**QUESTIONS:**
1) In the forum thread about stannous chloride issues, how much hydrochloric acid did the first poster use to dissolve the tin solder?
2) Carry on the stannous chloride forum thread after its last post.

# DIY Stannous Chloride issues



## yetiface09 (Jul 8, 2013)

I'm either doing something wrong or my solution doesn't have any gold in it. I started my first attempt at gold processing a couple of weeks ago. My first post is here with a few details on my situation. http://goldrefiningforum.com/phpBB3/viewtopic.php?t=18767

I can see tons of tiny gold specks in the solution but when I test it with my "Stannous Chloride" it just turns the (currently dark brown) solution into a very light green color on the swab. I understand that the solution being dark brown indicates that it is saturated with copper. I guess I was incorrect in assuming that the solution would have gold in it since nearly all of my original material is now dissolved. I'm still waiting for the rest to dissolve before moving on to the clorox process. Oh before I get too far, here is my process for making the SnCl solution.

I took about a gram of 99.7% tin solder in about 50ml of HCl. Heat on a hotplate until boiling. Boil for two minutes then turn off the heat and let cool. The first batch dissolved the solder completely (ok i confess I didn't know the composition of the first solder I used) I went and bought the solder that was 99.7% tin and retried. I tried using the straight solution and also diluted to 600ml with water. Still the same results. Can someone please help me and tell me one of two things. 1) Hey dude you're totally wrong here, your gold is gone and you're a moron. or 2) You made the SnCl correctly but your solution has no gold. 

Thanks!!


----------



## g_axelsson (Jul 8, 2013)

How did you dissolve the gold?

You are talking about a dark brown liquid with golden specks in it, it sounds like you just dissolved the base metals via AP and you now see the gold flakes from the plating.

**DATA SUPPLIED:**
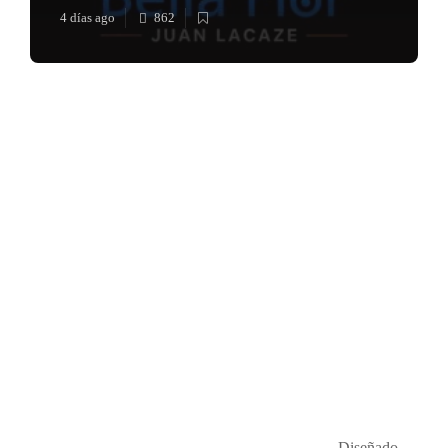
4 días ago
862
Música en el Aire
2026
- Diseñado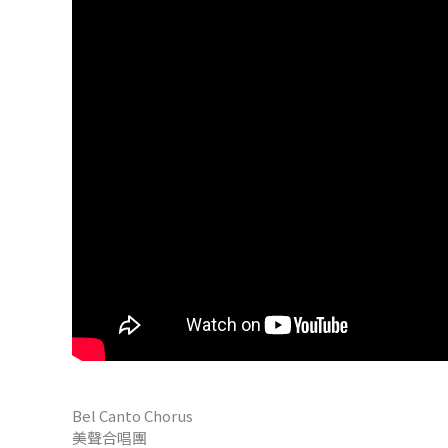
Bel Canto Chorus
美聲合唱團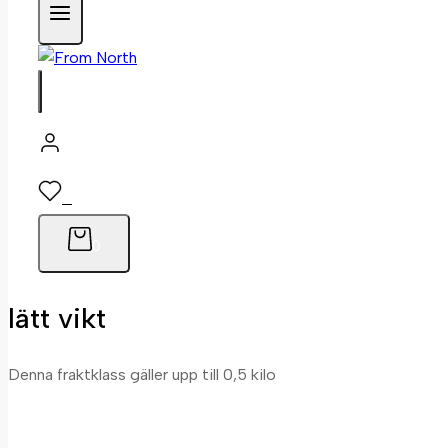
0
0
lätt vikt
Denna fraktklass gäller upp till 0,5 kilo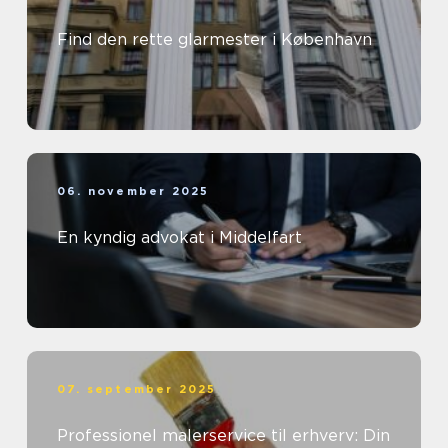
Find den rette glarmester i København
06. november 2025
En kyndig advokat i Middelfart
07. september 2025
Professionel malerservice til erhverv: Din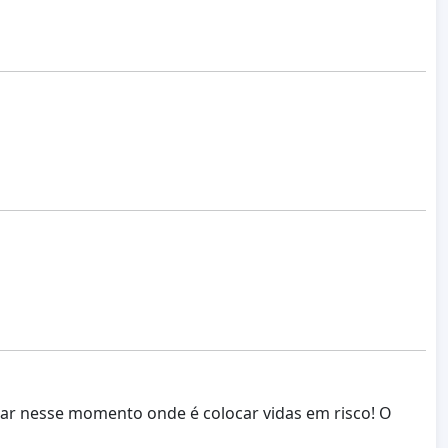
ar nesse momento onde é colocar vidas em risco! O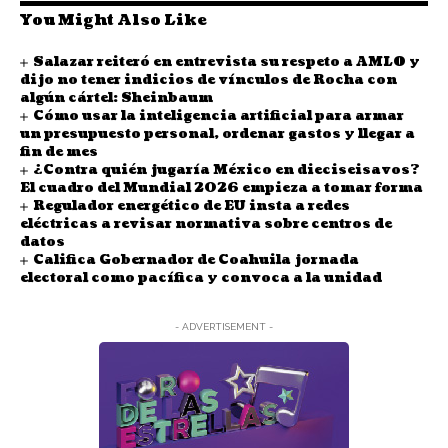
You Might Also Like
Salazar reiteró en entrevista su respeto a AMLO y
dijo no tener indicios de vínculos de Rocha con
algún cártel: Sheinbaum
Cómo usar la inteligencia artificial para armar
un presupuesto personal, ordenar gastos y llegar a
fin de mes
¿Contra quién jugaría México en dieciseisavos?
El cuadro del Mundial 2026 empieza a tomar forma
Regulador energético de EU insta a redes
eléctricas a revisar normativa sobre centros de
datos
Califica Gobernador de Coahuila jornada
electoral como pacífica y convoca a la unidad
- ADVERTISEMENT -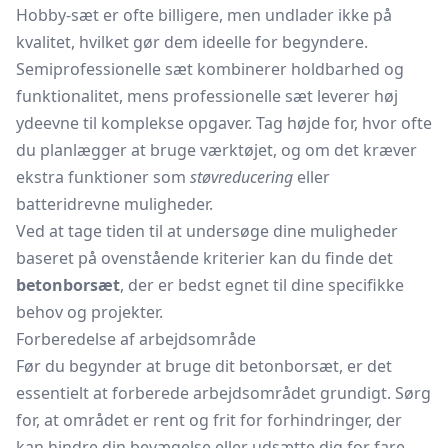
Hobby-sæt er ofte billigere, men undlader ikke på
kvalitet, hvilket gør dem ideelle for begyndere.
Semiprofessionelle sæt kombinerer holdbarhed og
funktionalitet, mens professionelle sæt leverer høj
ydeevne til komplekse opgaver. Tag højde for, hvor ofte
du planlægger at bruge værktøjet, og om det kræver
ekstra funktioner som
støvreducering
eller
batteridrevne muligheder.
Ved at tage tiden til at undersøge dine muligheder
baseret på ovenstående kriterier kan du finde det
betonborsæt
, der er bedst egnet til dine specifikke
behov og projekter.
Forberedelse af arbejdsområde
Før du begynder at bruge dit betonborsæt, er det
essentielt at forberede arbejdsområdet grundigt. Sørg
for, at området er rent og frit for forhindringer, der
kan hindre din bevægelse eller udsætte dig for fare.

**TASK-BY-TASK RESULTS:**
1) About 50 ml of HCl.

2)
The trick is to dissolve the base metals and then decant / filter off the solution from the now liberated gold. Remove the trash, so to speak, before dissolving the gold. It can be a bit tricky if the plating is really thin and breaks up.

When you have the clean gold foils then you go on and dissolve it with your method of choise.... but if this is your mistake then you haven't understood the basics of refining and is probably going to do more mistakes. Put a lid on your solution, it won't dissapear. Go back and read Hoke again, then run through all the links in Lazersteve's introduction to the forum.

You should also make a gold reference solution so you can test if your stannous is working.

Göran


----------



## yetiface09 (Jul 8, 2013)

Thanks for the reply. I dissolved the gold using the AP method. I have watched the videos on Steve's site at least three times each (Especially the ones about the AP method) as well as read hoke twice. I'm not saying that to be smart, I just want everyone to know I'm not just blindly seeking answers. I'm just trying to get clarification on the practice of the theory (if that makes sense.) However, I must point out that LazerSteve's gold was in the form of fingers and mine is from pins. I have since learned that AP is not the best method for pins. I still have a long wait until the rest of the base metal is dissolved. 

Since this is my first ever attempt at refining, I will probably save the solution after filtering and create my gold reference solution. Can you tell me if I'm way off base with my Stannous Chloride recipe/formula? Also, am I correct in thinking that my solution might not test positive for gold since it has gold particulate instead of dissolved gold in it? I'm just trying to get someone to tell me if I'm on the right track here.


----------



## g_axelsson (Jul 8, 2013)

What strength of HCl and peroxide are you using in the AP?

Normally AP doesn't dissolve gold, only base metals.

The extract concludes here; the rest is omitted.